--- Chart understanding data ---
·····

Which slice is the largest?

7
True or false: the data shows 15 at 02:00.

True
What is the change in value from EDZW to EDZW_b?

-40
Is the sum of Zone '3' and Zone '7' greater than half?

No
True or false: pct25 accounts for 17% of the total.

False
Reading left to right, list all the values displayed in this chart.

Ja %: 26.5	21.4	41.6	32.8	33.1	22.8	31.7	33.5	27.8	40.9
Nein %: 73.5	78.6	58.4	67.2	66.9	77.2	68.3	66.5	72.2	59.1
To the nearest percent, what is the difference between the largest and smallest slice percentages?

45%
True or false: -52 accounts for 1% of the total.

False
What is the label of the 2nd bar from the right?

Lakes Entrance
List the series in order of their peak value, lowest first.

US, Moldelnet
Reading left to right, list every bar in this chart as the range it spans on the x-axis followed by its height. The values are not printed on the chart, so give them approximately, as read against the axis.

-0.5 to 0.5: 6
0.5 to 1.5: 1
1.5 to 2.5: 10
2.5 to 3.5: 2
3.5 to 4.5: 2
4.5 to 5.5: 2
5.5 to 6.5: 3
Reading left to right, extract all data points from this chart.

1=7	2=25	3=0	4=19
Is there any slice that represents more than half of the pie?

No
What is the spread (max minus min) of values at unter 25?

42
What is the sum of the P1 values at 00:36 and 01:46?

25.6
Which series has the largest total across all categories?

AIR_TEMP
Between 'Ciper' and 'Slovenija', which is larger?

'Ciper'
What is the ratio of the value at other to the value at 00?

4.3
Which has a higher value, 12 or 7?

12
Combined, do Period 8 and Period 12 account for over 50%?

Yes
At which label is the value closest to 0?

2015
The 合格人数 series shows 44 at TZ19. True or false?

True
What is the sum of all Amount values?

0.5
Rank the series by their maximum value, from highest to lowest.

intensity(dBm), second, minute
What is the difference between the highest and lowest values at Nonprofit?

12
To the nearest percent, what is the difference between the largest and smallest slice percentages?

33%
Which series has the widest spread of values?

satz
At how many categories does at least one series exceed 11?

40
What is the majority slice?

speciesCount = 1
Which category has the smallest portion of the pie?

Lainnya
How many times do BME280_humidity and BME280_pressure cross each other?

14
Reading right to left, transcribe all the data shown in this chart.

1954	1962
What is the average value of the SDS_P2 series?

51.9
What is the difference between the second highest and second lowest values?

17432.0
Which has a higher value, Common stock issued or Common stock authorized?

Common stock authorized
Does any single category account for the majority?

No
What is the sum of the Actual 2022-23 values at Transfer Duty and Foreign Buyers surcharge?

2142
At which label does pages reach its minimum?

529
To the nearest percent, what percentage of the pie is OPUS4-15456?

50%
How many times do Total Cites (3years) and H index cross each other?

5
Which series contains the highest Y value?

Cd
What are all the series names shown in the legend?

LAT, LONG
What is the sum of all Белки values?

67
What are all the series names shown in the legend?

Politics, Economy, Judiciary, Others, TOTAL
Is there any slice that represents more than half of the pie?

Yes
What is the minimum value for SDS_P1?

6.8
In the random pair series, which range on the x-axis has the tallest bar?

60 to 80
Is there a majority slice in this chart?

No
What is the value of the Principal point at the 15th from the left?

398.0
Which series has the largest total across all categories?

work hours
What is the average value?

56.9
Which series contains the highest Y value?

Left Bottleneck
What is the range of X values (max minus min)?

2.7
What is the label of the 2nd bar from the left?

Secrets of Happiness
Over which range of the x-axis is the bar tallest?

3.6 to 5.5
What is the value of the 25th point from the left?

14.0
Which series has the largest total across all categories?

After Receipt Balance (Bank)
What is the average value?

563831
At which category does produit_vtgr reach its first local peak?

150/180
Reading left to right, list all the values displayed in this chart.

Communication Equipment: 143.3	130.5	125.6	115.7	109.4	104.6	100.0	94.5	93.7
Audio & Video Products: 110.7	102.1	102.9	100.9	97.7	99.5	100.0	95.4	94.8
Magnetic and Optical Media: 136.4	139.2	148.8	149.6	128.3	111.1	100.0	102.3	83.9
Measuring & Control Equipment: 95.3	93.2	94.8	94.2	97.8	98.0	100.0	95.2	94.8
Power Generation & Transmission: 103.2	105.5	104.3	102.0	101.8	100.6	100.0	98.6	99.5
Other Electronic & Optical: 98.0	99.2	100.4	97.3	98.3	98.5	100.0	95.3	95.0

·····

--- PROBLEM DETAILS ---
Rewrite the rows from the beginning through the line containing "True or false: pct25", changing "Zone" to "Region" and keeping everything else the same.

--- TASK RESULT ---
Which slice is the largest?

7
True or false: the data shows 15 at 02:00.

True
What is the change in value from EDZW to EDZW_b?

-40
Is the sum of Region '3' and Region '7' greater than half?

No
True or false: pct25 accounts for 17% of the total.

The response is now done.